## [TÂCHES À RÉALISER]
**A)** Dans la critique des deux pièces de Václav Havel, qui en signe la mise en scène ?
**B)** Poursuivez la critique des pièces de Václav Havel à partir de la dernière phrase du texte source.

## [TEXTE SOURCE]
- - -
Deux scènes connexes ont été aménagées de plain-pied dans l’ « underground » de l’Artistic Théâtre. Deux pièces de Václav Havel, mises en scène par Anne-Marie Lazarini, vont y être jouées. La première s’intitule Audience. Vera (Frédérique Lazarini) et Michael (Marc Schapira), personnages de la seconde pièce Vernissage, vous accueillent. Avec gentillesse, ils vous tendent un coussin avant de vous laisser rejoindre le siège d’une des caisses élevées en gradins.

Audience
En fond de scène, le bureau-cage-verrière d’une brasserie où se trouvent deux hommes : Sladek le chef (Stéphane Fiévet) et son employé Ferdinand Vanek (Cédric Colas).
Le premier a convoqué le deuxième. Il veut en savoir un peu plus sur son compte. Nous sommes en Tchécoslovaquie, dans les années 70, sous le régime communiste.
Sladek a favorisé l’embauche de Ferdinand Vanek parce que c’est dans sa nature, « il aime aider ! ». Même si son employé, auteur dramatique, est un dissident. D’ailleurs il le comprend, parce qu’il estime que « les hommes sont tous des porcs ».
Interrogateur naïf, il contraint Vanek à boire de la bière dont celui-ci n’a cure. Le petit chef évoque sa carrière ratée, il devrait être à l’heure actuelle un grand chef brasseur, si la vie, hélas ! Quant à Vanek, avec toute son instruction (n’écrit-il pas des pièces de théâtre ?), il n’est pas à sa place, à rouler des fûts de bière à longueur de journée dans le froid. Et lui, Sladek, peut le promouvoir magasinier. Et si, écrivain qu’il est, il connaît La Bohdalova (vedette de cinéma), « ils pourraient organiser une soirée tous ensemble ».
Sladek (excellent Stéphane Fiévet) décapsule bière sur bière. Il questionne, humilie son employé. En secret il a écrit des rapports sur Vanek, homme droit comme un I, qui exécute son  travail sans moufter. Il demeure impuissant à lui faire abjurer ses idées.
C’est que les deux hommes, si dissemblables en apparence, ont en commun leurs « convictions respectives » ; sorte de calage identitaire indispensable.
Mais au-delà de leur différence, sous l’égide de l’appareil communiste, ne se débattent-ils pas, chacun à leur manière, dans les mailles invisibles d’une toile d’araignée diabolique ? Et au final, lequel est le plus résistant des deux ? Vanek ou bien Sladek, qui s’en vient, à croupetons, larmoyer dans le giron de son employé ?
Audience dissèque l’esprit d’un système tragique, les relations de l’individu au collectif. La privation de liberté individuelle. Histoire de mieux être au monde. Pas de satire cinglante chez Václav Havel, juste un état des lieux post printemps de Prague 68.

Vernissage
Notre carton d’invitation à la main, nous changeons de salle. Nous voilà en compagnie de Vera et Michael au sein d’un appartement cossu, de tableaux ressemblants décoré.
- - -
## [EXTRAIT DES DONNÉES]
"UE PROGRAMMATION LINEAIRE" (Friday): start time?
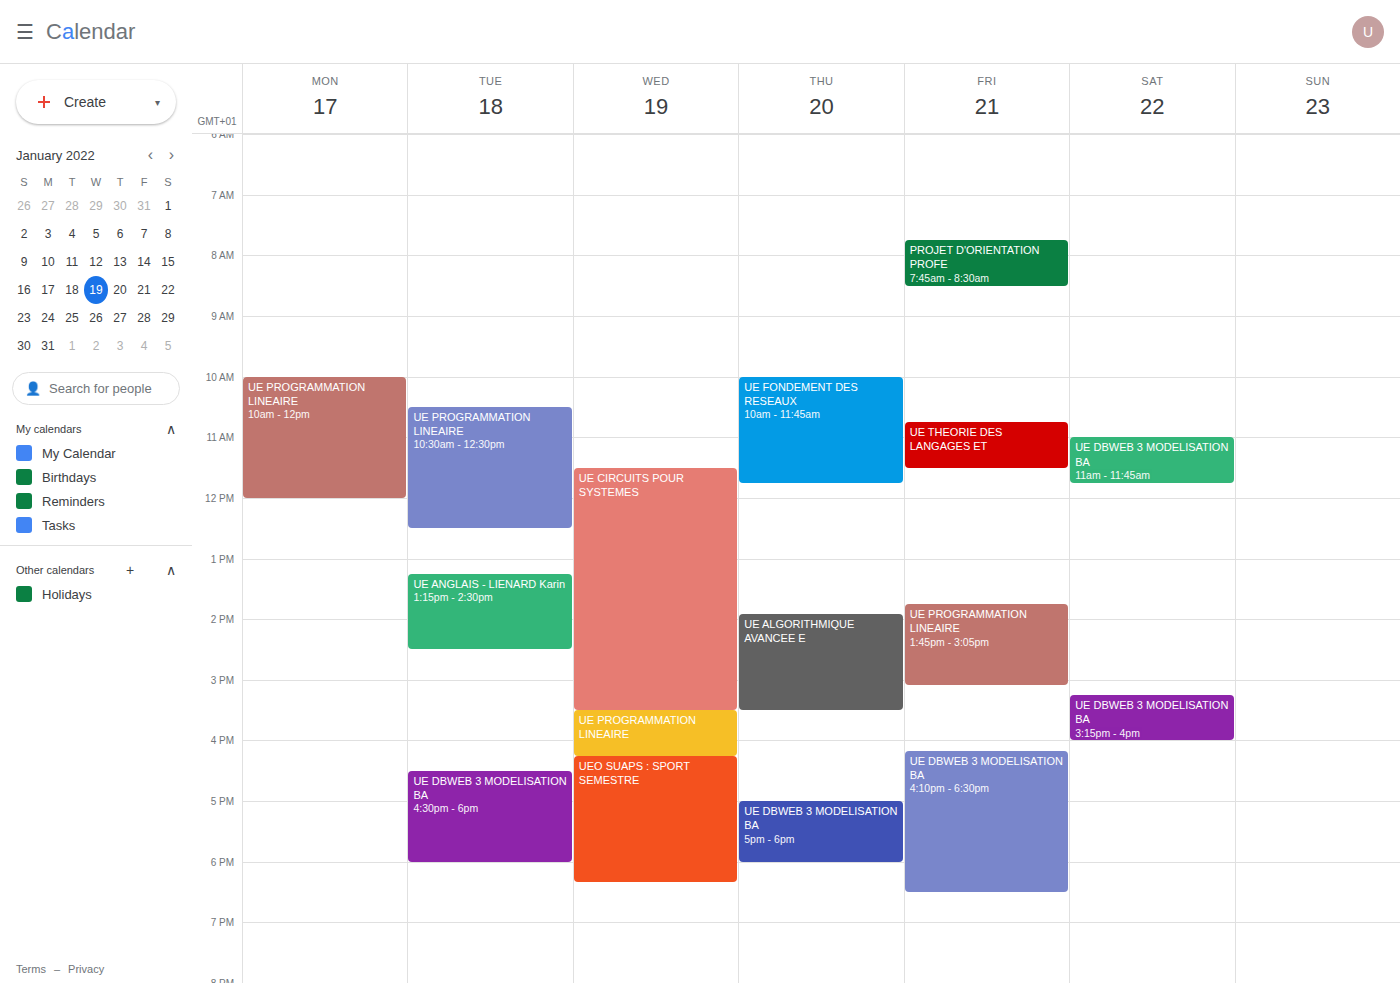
- - -
## [RÉPONSES]
**A)** Anne-Marie Lazarini.

**B)**
Michael, nœud pap, virevoltant est costumé à la façon d’un dandy romantique, tandis que Vera, sa femme sexy et aguicheuse, est mue par l’exemplarité d’une extraordinaire réussite sociale et culturelle. Les deux invitent leur meilleur ami Ferdinand, ouvrier dans une brasserie, à partager leur bonheur.
Que pense-t-il de leurs tableaux accrochés aux murs ? De tout ce génie, là… sous ses yeux ! Il faut qu’il rompe, une bonne fois pour toutes, avec le train-train de son contentement d’ouvrier brasseur. Et comment se fait-il, qu’avec sa femme, il n’ait pas d’enfant, alors que leur génial petit Pierre, à eux, entend parler les grenouilles.
Michael a ramené d’extraordinaires 33 tours de Suisse. Le couple torture d’une musique abrutissante les oreilles de  Ferdinand.
Au fil de leur enjouement, se dévoile chez Vera et Michael, le véritable sens de leur union, où l’apparat du bonheur n’est que le masque de leur béance existentielle.

Anne-Marie Lazarini, comme pour Artistes en appartement(s) – pièce qui nous avait enthousiasmés à Encres Vagabondes –, aime les mises en scène singulières. Elle cherche à intégrer le public dans le décor scénique, à lui tendre la main. Avec une intuition naturelle, elle distribue l’espace théâtral d’une autre manière afin de parvenir à une quintessence dramaturgique, et le choix de ces deux pièces de Havel est une réussite.

Václav Havel, l’auteur dramatique tchèque, mort en 2011, est une stature. Il est le double de son personnage Ferdinand Vanek, projeté à la lumière des tréteaux. Dissident de la première heure face à l’appareillage communiste, il est  devenu, en décembre 1989, président de son pays.

Que dire de plus ! Allez voir Audience et Vernissage, ces pièces d’une si belle facture ; une sorte de décalcomanie dramatique de notre monde.

Patrick Ottaviani 
(16/11/16)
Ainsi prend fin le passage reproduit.